The total volume of major projects under construction has risen since early 2011. Major projects are defined as those with a capital cost of at least $15 million ($20 million in the Lower Mainland).

Major projects starting construction during the quarter included the Cape Scott Wind Farm in Port Hardy ($300 million), the TELUS Data Centre in Kamloops ($100 million), and Vancouver Shipyard improvements ($200 million).

While the volume of projects under construction crept up at a measured pace, new project proposals surged during the quarter. The total value of new proposals in the fourth quarter reached $20.9 billion and boosted accumulated proposals to $156.2 billion – a 19 per cent gain from third quarter and a 34 per cent advance over same-quarter 2011.

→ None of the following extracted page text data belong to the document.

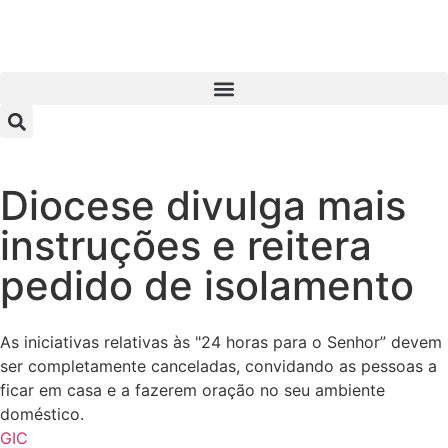
Diocese divulga mais
instruções e reitera
pedido de isolamento
As iniciativas relativas às "24 horas para o Senhor” devem
ser completamente canceladas, convidando as pessoas a
ficar em casa e a fazerem oração no seu ambiente
doméstico.
GIC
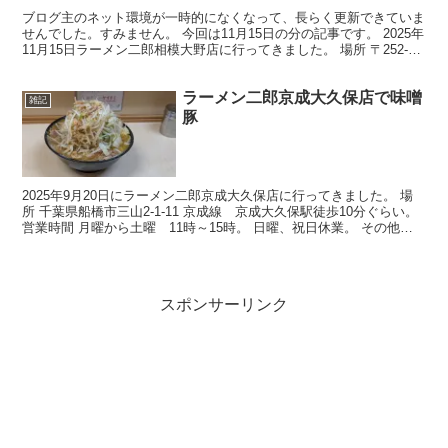
ブログ主のネット環境が一時的になくなって、長らく更新できていま
せんでした。すみません。 今回は11月15日の分の記事です。 2025年
11月15日ラーメン二郎相模大野店に行ってきました。 場所 〒252-
0303 神奈川県相模原市南区相模大...
ラーメン二郎京成大久保店で味噌
雑記
豚
2025年9月20日にラーメン二郎京成大久保店に行ってきました。 場
所 千葉県船橋市三山2-1-11 京成線 京成大久保駅徒歩10分ぐらい。
営業時間 月曜から土曜 11時～15時。 日曜、祝日休業。 その他、
不定休業も結構あります。 とい...
スポンサーリンク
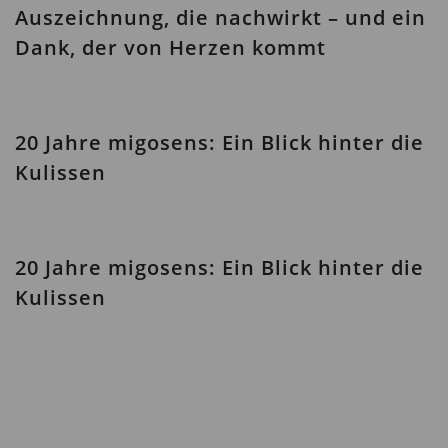
Auszeichnung, die nachwirkt – und ein
Dank, der von Herzen kommt
20 Jahre migosens: Ein Blick hinter die
Kulissen
20 Jahre migosens: Ein Blick hinter die
Kulissen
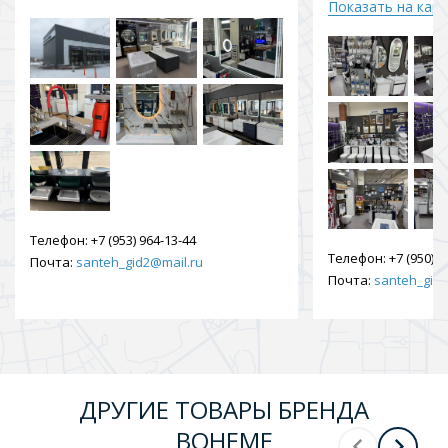
Показать на кар
Телефон:
+7 (953) 964-13-44
Телефон:
+7 (950) 9
Почта:
santeh_gid2@mail.ru
Почта:
santeh_gid2
ДРУГИЕ ТОВАРЫ БРЕНДА
BOHEME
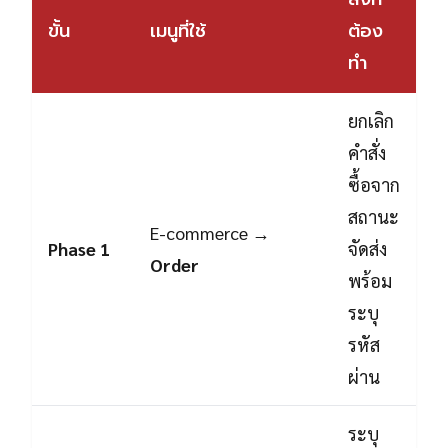
ขั้น
เมนูที่ใช้
ต้อง
ทำ
ยกเลิก
คำสั่ง
ซื้อจาก
สถานะ
E-commerce →
Phase 1
จัดส่ง
Order
พร้อม
ระบุ
รหัส
ผ่าน
ระบุ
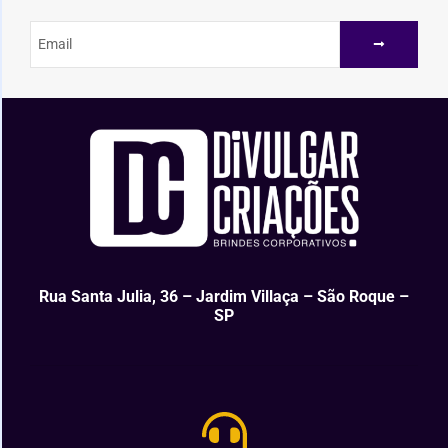
Rua Santa Julia, 36 – Jardim Villaça – São Roque –
SP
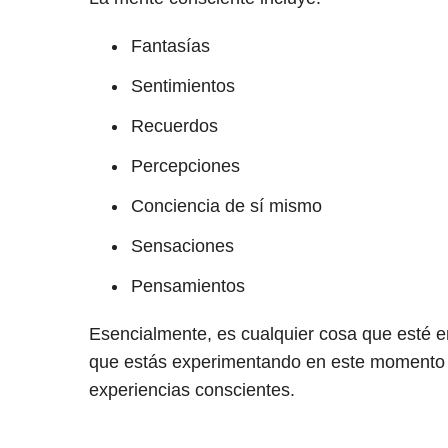
Fantasías
Sentimientos
Recuerdos
Percepciones
Conciencia de sí mismo
Sensaciones
Pensamientos
Esencialmente, es cualquier cosa que esté e
que estás experimentando en este momento y 
experiencias conscientes.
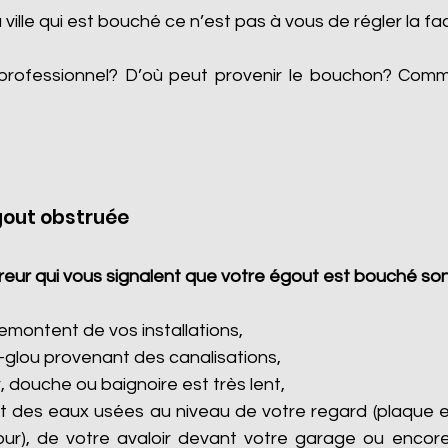
a ville qui est bouché ce n’est pas à vous de régler la fa
professionnel? D’où peut provenir le bouchon? Com
gout obstruée
eur qui vous signalent que votre égout est bouché son
montent de vos installations,
-glou provenant des canalisations,
, douche ou baignoire est très lent,
 des eaux usées au niveau de votre regard (plaque e
cour), de votre avaloir devant votre garage ou encore 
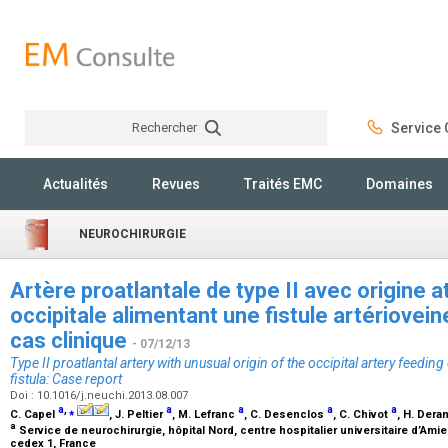
Rechercher
Service C
Rechercher
Actualités
Revues
Traités EMC
Domaines
NEUROCHIRURGIE
Artère proatlantale de type II avec origine 
occipitale alimentant une fistule artériovein
cas clinique
- 07/12/13
Type II proatlantal artery with unusual origin of the occipital artery feeding
fistula: Case report
Doi : 10.1016/j.neuchi.2013.08.007
a
,
⁎
a
a
a
a
C. Capel
, J. Peltier
, M. Lefranc
, C. Desenclos
, C. Chivot
, H. Der
a
Service de neurochirurgie, hôpital Nord, centre hospitalier universitaire d’Am
cedex 1, France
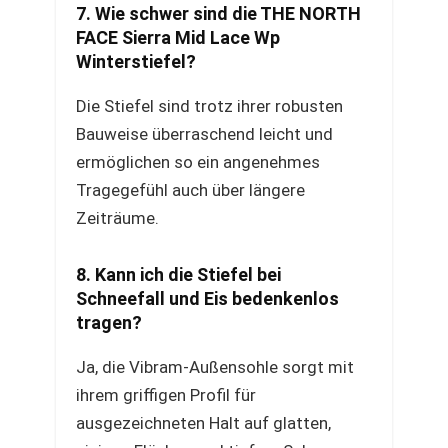
7. Wie schwer sind die THE NORTH
FACE Sierra Mid Lace Wp
Winterstiefel?
Die Stiefel sind trotz ihrer robusten
Bauweise überraschend leicht und
ermöglichen so ein angenehmes
Tragegefühl auch über längere
Zeiträume.
8. Kann ich die Stiefel bei
Schneefall und Eis bedenkenlos
tragen?
Ja, die Vibram-Außensohle sorgt mit
ihrem griffigen Profil für
ausgezeichneten Halt auf glatten,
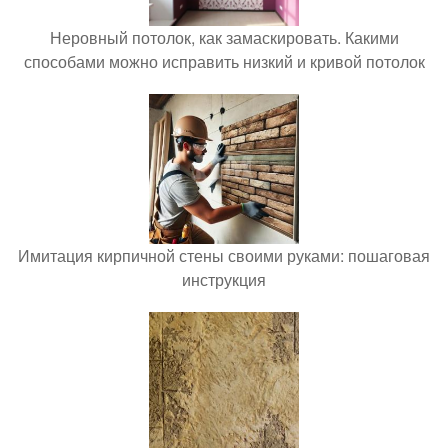
Неровный потолок, как замаскировать. Какими
способами можно исправить низкий и кривой потолок
Имитация кирпичной стены своими руками: пошаговая
инструкция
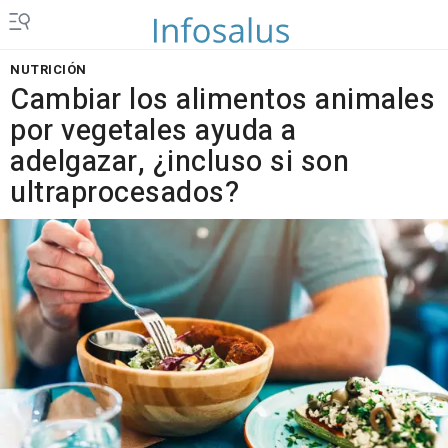
NUTRICIÓN
Cambiar los alimentos animales
por vegetales ayuda a
adelgazar, ¿incluso si son
ultraprocesados?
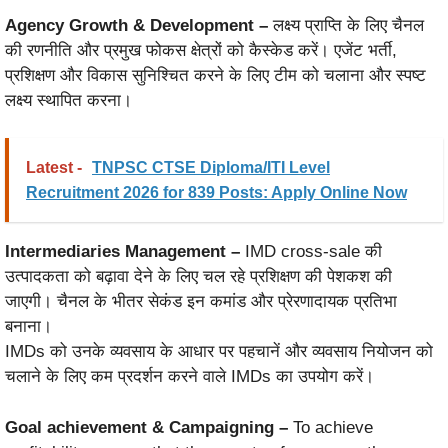
Agency Growth & Development –
लक्ष्य प्राप्ति के लिए चैनल
की रणनीति और प्रमुख फोकस क्षेत्रों को कैस्केड करें। एजेंट भर्ती,
प्रशिक्षण और विकास सुनिश्चित करने के लिए टीम को चलाना और स्पष्ट
लक्ष्य स्थापित करना।
Latest -
TNPSC CTSE Diploma/ITI Level
Recruitment 2026 for 839 Posts: Apply Online Now
Intermediaries Management –
IMD cross-sale की
उत्पादकता को बढ़ावा देने के लिए चल रहे प्रशिक्षण की पेशकश की
जाएगी। चैनल के भीतर सेकंड इन कमांड और प्रेरणादायक प्रतिभा
बनाना।
IMDs को उनके व्यवसाय के आधार पर पहचानें और व्यवसाय नियोजन को
चलाने के लिए कम प्रदर्शन करने वाले IMDs का उपयोग करें।
Goal achievement & Campaigning –
To achieve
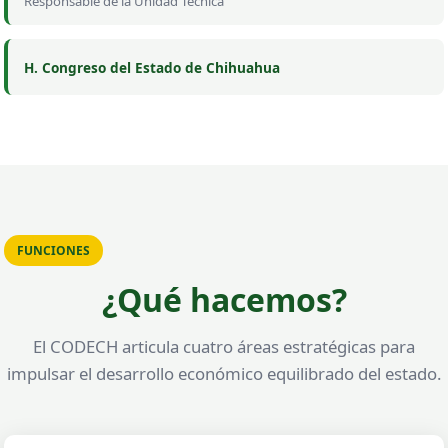
Responsable de la Unidad Técnica
H. Congreso del Estado de Chihuahua
FUNCIONES
¿Qué hacemos?
El CODECH articula cuatro áreas estratégicas para
impulsar el desarrollo económico equilibrado del estado.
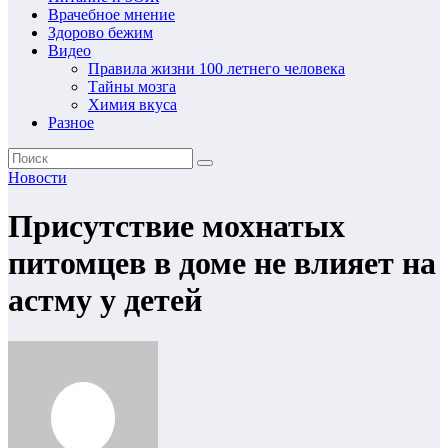
Врачебное мнение
Здорово бежим
Видео
Правила жизни 100 летнего человека
Тайны мозга
Химия вкуса
Разное
Новости
Присутствие мохнатых
питомцев в доме не влияет на
астму у детей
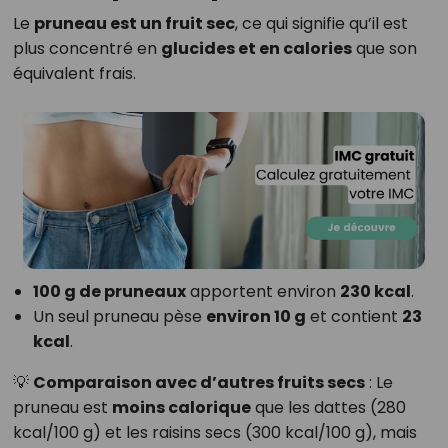
Le
pruneau est un fruit sec
, ce qui signifie qu’il est
plus concentré en
glucides et en calories
que son
équivalent frais.
100 g de pruneaux
apportent environ
230 kcal
.
Un seul pruneau pèse
environ 10 g
et contient
23
kcal
.
💡
Comparaison avec d’autres fruits secs
: Le
pruneau est
moins calorique
que les dattes (280
kcal/100 g) et les raisins secs (300 kcal/100 g), mais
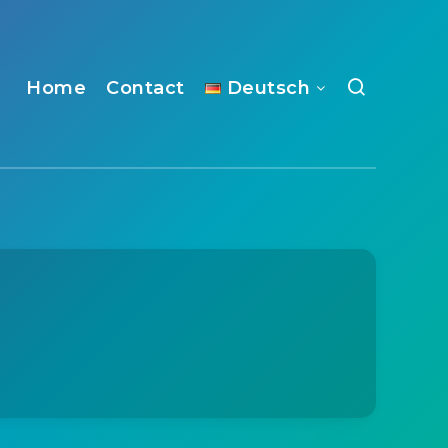
Home
Contact
Deutsch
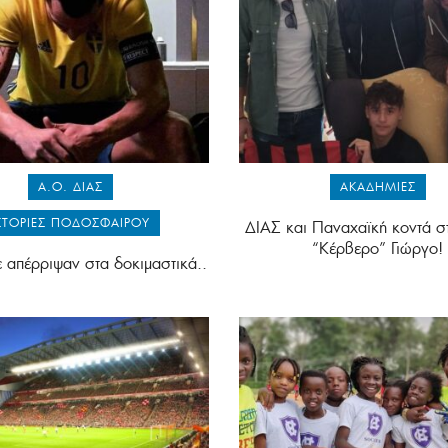
Α.Ο. ΔΙΑΣ
ΑΚΑΔΗΜΊΕΣ
ΣΤΟΡΊΕΣ ΠΟΔΟΣΦΑΊΡΟΥ
ΔΙΑΣ και Παναχαϊκή κοντά σ
“Κέρβερο” Γιώργο!
ε απέρριψαν στα δοκιμαστικά..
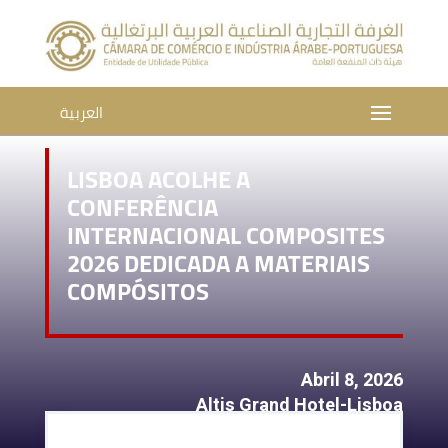
العربية
LISBOA ACOLHE A
CONFERÊNCIA
INTERNACIONAL COMPOSITES
2026 DEDICADA A MATERIAIS
COMPÓSITOS
Abril 8, 2026
Altis Grand Hotel-Lisboa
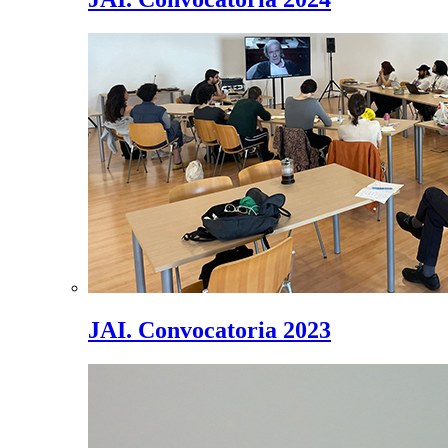
JAI. Convocatoria 2023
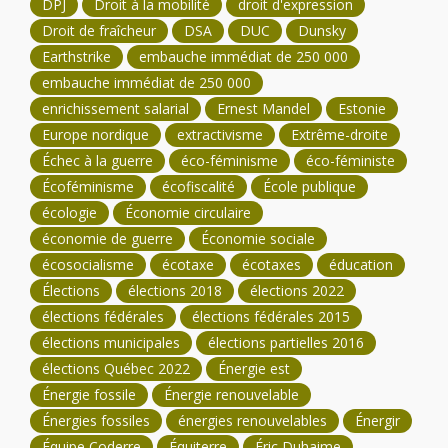
DPJ
Droit à la mobilité
droit d'expression
Droit de fraîcheur
DSA
DUC
Dunsky
Earthstrike
embauche immédiat de 250 000
embauche immédiat de 250 000
enrichissement salarial
Ernest Mandel
Estonie
Europe nordique
extractivisme
Extrême-droite
Échec à la guerre
éco-féminisme
éco-féministe
Écoféminisme
écofiscalité
École publique
écologie
Économie circulaire
économie de guerre
Économie sociale
écosocialisme
écotaxe
écotaxes
éducation
Élections
élections 2018
élections 2022
élections fédérales
élections fédérales 2015
élections municipales
élections partielles 2016
élections Québec 2022
Énergie est
Énergie fossile
Énergie renouvelable
Énergies fossiles
énergies renouvelables
Énergir
Équipe Coderre
Équiterre
Éric Duhaime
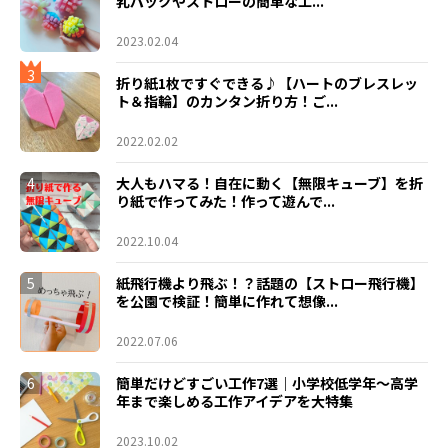
乳パックやストローの簡単な工...
2023.02.04
3
折り紙1枚ですぐできる♪【ハートのブレスレッ
ト＆指輪】のカンタン折り方！ご...
2022.02.02
4
大人もハマる！自在に動く【無限キューブ】を折
り紙で作ってみた！作って遊んで...
2022.10.04
5
紙飛行機より飛ぶ！？話題の【ストロー飛行機】
を公園で検証！簡単に作れて想像...
2022.07.06
6
簡単だけどすごい工作7選｜小学校低学年〜高学
年まで楽しめる工作アイデアを大特集
2023.10.02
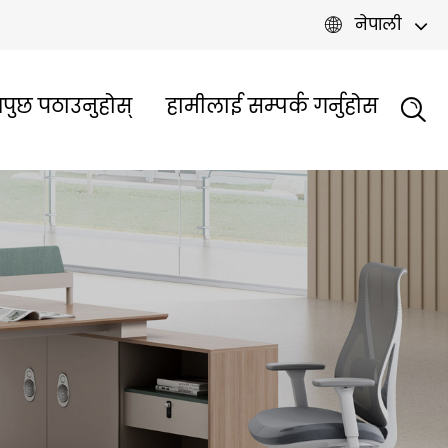
नेपाली

पुछ पठाउनुहोस्
हामीलाई सम्पर्क गर्नुहोस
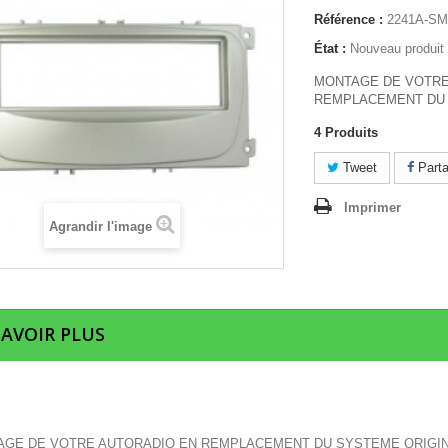
Référence :
2241A-S
État :
Nouveau produit
MONTAGE DE VOTRE
REMPLACEMENT DU 
4
Produits
Tweet
Parta
Imprimer
Agrandir l'image
SAVOIR PLUS
GE DE VOTRE AUTORADIO EN REMPLACEMENT DU SYSTEME ORIGI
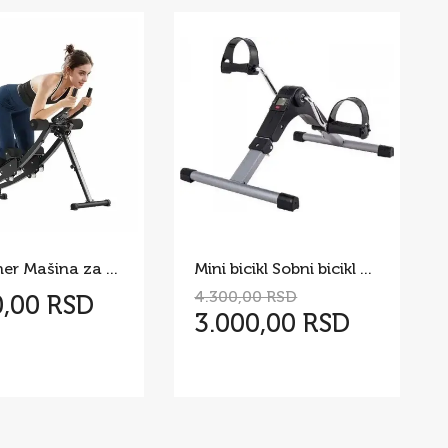
AB Trainer Mašina za Trbušnjake 200 kg
Mini bicikl Sobni bicikl pedale Kucni mini bickl
4.300,00 RSD
0,00 RSD
3.000,00 RSD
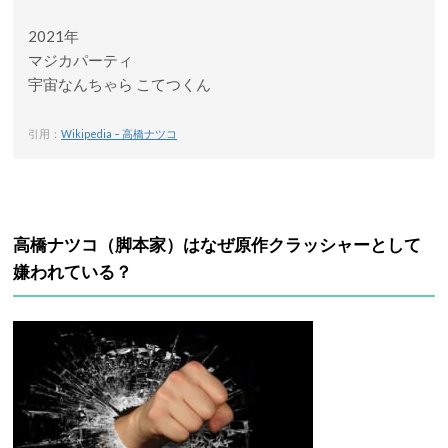
2021年
マジカパーティ
宇宙なんちゃら こてつくん
引用：
Wikipedia – 高橋ナツコ
高橋ナツコ（
脚本家）
はなぜ原作クラッシャーとして
嫌われている？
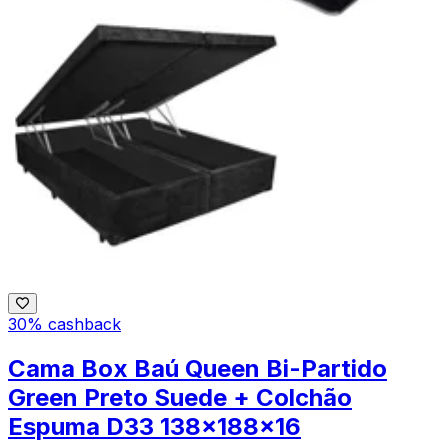
30% cashback
Cama Box Baú Queen Bi-Partido
Green Preto Suede + Colchão
Espuma D33 138x188x16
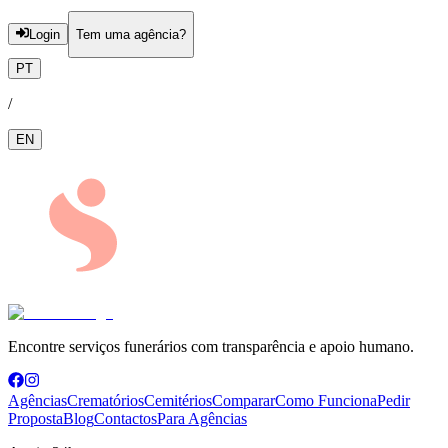
Login
Tem uma agência?
PT
/
EN
Encontre serviços funerários com transparência e apoio humano.
Agências
Crematórios
Cemitérios
Comparar
Como Funciona
Pedir
Proposta
Blog
Contactos
Para Agências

Not surprisingly, the north accounted for almost all of the proposed new expenditures. The most significant new proposals included the Kitimat Clean Oil Refinery ($13 billion), Prince Rupert Gas Transmission Project ($5 billion) and the Taylor Wind Project ($900 million).

Outside the north, the Bingay Main Coal Project in the Kootenay was also proposed. Although project proposals do not necessarily result in construction, and may end up being pipe dreams, the underlying up trend is a positive indicator for future capital spending and growth for the province. In particular, the province’s northern regions, with a combined share of more than 60 per cent of the dollar volume of proposed capital projects, look to be a growth leader over the next decade, reflecting activity in energy extraction and transport, mining, and trade. Construction will likely see a ramp up beginning in 2014/15.

Statistics Canada’s survey on capital spending intentions suggests private sector investment growth could slow in B.C. to about 2 per cent this year as energy and mining activity decelerates.